[Opening DATA FOR PROCESSING section]
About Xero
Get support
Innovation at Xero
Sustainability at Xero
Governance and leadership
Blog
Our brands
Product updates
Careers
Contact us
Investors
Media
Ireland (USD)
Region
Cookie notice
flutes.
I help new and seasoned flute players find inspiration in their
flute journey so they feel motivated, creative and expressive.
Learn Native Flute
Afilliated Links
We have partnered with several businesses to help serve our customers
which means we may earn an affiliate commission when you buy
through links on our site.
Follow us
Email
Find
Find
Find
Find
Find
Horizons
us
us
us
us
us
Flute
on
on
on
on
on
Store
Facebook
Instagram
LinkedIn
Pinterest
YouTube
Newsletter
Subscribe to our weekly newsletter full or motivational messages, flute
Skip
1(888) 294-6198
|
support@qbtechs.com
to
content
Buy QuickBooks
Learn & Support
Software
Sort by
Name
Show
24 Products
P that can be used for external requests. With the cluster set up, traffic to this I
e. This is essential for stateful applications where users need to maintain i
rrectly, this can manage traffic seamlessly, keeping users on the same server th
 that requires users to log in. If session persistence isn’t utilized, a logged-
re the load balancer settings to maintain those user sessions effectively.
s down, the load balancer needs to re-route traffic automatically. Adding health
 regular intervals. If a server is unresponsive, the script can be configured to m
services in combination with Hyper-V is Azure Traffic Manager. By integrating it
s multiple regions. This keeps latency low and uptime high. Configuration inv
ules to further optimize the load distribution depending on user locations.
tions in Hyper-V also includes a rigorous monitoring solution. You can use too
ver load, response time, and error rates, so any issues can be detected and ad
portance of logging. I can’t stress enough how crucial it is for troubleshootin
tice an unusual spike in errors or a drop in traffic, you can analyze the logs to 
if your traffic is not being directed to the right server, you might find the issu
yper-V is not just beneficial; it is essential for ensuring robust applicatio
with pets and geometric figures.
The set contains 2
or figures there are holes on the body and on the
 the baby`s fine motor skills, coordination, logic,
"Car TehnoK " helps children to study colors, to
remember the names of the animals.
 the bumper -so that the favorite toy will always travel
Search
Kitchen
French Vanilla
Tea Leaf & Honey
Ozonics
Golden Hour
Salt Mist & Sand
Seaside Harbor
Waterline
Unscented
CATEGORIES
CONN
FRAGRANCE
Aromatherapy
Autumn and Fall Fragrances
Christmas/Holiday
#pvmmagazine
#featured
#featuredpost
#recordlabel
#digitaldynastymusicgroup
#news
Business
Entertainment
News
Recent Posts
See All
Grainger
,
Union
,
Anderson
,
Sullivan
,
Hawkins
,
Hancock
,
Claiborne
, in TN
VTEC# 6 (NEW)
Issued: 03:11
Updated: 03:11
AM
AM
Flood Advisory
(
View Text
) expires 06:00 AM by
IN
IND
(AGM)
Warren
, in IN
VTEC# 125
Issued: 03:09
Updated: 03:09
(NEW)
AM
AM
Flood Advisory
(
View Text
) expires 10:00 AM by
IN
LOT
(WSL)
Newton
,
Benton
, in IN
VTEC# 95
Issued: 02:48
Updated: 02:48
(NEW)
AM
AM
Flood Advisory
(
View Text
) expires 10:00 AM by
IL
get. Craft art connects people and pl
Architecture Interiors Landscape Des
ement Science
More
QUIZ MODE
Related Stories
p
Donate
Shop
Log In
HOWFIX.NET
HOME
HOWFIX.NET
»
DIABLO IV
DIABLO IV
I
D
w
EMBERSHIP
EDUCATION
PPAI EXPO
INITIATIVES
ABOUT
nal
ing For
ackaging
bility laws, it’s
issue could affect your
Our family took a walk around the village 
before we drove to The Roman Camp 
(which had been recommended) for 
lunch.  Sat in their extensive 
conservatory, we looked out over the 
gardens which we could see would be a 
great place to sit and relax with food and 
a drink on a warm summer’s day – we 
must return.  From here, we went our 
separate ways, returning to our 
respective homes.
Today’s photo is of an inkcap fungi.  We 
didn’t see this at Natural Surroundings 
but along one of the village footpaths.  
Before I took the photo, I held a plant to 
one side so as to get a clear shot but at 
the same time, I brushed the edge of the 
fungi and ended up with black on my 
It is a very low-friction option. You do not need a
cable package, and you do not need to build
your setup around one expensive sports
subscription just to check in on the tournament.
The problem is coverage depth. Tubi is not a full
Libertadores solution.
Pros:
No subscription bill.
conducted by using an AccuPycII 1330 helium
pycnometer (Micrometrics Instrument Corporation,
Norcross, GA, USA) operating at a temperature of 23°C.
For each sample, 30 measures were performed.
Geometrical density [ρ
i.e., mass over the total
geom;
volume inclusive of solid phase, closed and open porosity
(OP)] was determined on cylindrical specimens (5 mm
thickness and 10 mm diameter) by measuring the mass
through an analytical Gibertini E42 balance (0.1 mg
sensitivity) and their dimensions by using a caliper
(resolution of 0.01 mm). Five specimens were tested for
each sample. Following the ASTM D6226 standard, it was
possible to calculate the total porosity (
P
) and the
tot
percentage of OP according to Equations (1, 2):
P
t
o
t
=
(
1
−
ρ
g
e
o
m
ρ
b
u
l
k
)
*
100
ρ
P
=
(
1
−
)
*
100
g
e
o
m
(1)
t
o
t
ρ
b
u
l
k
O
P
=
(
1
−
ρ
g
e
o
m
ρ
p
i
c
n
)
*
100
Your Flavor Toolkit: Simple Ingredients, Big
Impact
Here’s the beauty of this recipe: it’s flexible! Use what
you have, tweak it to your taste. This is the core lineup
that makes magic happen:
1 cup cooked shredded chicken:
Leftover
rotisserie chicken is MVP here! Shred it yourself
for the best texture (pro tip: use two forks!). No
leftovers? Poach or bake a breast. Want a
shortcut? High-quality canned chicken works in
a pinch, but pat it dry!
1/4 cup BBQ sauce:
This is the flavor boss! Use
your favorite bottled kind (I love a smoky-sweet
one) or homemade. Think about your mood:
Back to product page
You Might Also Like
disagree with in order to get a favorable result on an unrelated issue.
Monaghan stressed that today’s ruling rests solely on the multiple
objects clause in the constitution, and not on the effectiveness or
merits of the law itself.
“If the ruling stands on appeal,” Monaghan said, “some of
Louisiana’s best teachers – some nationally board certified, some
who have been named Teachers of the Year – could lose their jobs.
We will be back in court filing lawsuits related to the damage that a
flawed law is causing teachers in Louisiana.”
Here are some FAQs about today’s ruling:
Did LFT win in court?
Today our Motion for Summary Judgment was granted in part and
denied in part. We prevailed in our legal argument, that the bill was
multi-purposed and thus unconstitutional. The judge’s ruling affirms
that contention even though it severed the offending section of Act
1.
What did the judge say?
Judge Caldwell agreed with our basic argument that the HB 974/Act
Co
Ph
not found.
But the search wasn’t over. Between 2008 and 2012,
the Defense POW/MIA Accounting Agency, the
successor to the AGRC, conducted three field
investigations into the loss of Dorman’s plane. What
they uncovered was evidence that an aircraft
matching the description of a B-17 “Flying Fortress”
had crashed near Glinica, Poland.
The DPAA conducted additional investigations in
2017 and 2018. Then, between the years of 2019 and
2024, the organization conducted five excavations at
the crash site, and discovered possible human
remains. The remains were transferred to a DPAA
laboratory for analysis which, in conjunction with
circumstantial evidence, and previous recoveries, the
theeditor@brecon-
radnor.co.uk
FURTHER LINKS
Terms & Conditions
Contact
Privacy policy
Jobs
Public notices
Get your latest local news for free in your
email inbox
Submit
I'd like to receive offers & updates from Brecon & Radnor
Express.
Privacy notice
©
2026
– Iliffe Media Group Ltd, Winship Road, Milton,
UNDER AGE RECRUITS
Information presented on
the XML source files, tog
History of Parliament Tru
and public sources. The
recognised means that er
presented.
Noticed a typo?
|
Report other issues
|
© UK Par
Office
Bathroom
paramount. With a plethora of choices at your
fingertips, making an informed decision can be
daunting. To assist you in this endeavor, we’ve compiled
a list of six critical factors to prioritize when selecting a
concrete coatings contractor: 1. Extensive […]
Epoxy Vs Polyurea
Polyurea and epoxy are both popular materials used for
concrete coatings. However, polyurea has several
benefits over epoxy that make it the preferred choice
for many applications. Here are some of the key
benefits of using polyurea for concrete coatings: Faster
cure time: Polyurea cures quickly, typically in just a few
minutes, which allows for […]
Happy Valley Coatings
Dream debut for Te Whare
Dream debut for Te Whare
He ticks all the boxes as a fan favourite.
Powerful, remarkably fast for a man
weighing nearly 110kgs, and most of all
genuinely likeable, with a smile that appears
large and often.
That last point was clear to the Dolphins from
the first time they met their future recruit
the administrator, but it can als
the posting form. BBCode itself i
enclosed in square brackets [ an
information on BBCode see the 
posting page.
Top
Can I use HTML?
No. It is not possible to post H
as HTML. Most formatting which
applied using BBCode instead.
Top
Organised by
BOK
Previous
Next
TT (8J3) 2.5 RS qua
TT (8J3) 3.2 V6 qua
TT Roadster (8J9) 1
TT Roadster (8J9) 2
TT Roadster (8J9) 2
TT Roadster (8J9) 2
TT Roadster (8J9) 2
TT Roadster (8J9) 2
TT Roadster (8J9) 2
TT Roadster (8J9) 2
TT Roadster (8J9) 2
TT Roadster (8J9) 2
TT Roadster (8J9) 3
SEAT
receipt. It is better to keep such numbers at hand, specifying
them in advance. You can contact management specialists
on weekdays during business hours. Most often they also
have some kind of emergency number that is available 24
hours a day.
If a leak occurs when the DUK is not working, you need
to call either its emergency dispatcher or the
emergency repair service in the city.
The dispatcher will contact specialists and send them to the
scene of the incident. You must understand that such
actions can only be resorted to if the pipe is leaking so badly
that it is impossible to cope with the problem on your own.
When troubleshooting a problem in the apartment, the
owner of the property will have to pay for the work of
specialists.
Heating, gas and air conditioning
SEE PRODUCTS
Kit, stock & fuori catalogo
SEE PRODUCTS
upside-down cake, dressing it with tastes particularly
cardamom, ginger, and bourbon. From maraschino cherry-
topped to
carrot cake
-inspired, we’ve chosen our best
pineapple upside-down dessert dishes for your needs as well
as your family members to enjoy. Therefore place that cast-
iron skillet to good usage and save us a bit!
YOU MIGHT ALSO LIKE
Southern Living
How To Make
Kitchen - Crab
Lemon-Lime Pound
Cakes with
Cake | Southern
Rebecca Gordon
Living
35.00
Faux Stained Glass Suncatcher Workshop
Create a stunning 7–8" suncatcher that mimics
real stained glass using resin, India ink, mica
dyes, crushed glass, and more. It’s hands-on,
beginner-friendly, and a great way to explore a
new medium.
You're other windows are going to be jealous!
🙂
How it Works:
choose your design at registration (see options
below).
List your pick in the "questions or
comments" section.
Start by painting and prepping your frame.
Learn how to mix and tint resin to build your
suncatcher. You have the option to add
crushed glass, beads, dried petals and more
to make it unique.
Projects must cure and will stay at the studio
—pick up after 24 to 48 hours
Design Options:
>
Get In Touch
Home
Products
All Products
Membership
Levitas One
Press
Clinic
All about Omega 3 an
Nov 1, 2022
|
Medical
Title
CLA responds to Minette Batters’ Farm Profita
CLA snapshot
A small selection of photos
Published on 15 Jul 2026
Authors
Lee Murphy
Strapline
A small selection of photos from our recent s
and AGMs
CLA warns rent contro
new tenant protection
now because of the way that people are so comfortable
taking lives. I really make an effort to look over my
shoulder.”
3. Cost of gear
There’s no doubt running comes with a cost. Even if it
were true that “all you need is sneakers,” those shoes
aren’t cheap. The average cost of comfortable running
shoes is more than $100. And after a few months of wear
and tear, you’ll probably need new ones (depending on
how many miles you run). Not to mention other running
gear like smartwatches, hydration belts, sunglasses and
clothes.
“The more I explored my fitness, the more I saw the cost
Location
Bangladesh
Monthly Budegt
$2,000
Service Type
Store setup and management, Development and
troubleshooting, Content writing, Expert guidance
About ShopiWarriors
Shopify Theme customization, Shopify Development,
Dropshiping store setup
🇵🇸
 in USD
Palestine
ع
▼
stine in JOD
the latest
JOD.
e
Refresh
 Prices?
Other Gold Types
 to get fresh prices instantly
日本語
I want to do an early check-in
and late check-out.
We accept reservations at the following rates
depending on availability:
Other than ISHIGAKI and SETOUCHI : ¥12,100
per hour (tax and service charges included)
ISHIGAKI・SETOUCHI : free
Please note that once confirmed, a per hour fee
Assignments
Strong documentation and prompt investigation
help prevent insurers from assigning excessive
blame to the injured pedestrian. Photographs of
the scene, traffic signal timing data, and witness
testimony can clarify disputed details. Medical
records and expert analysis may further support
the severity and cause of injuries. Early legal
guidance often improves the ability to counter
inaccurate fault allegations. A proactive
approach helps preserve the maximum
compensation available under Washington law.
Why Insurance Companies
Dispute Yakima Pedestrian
[Closing DATA FOR PROCESSING section]
Give only the number of lines in the entries above that hold the string "family".

TASK SOLUTION >> 2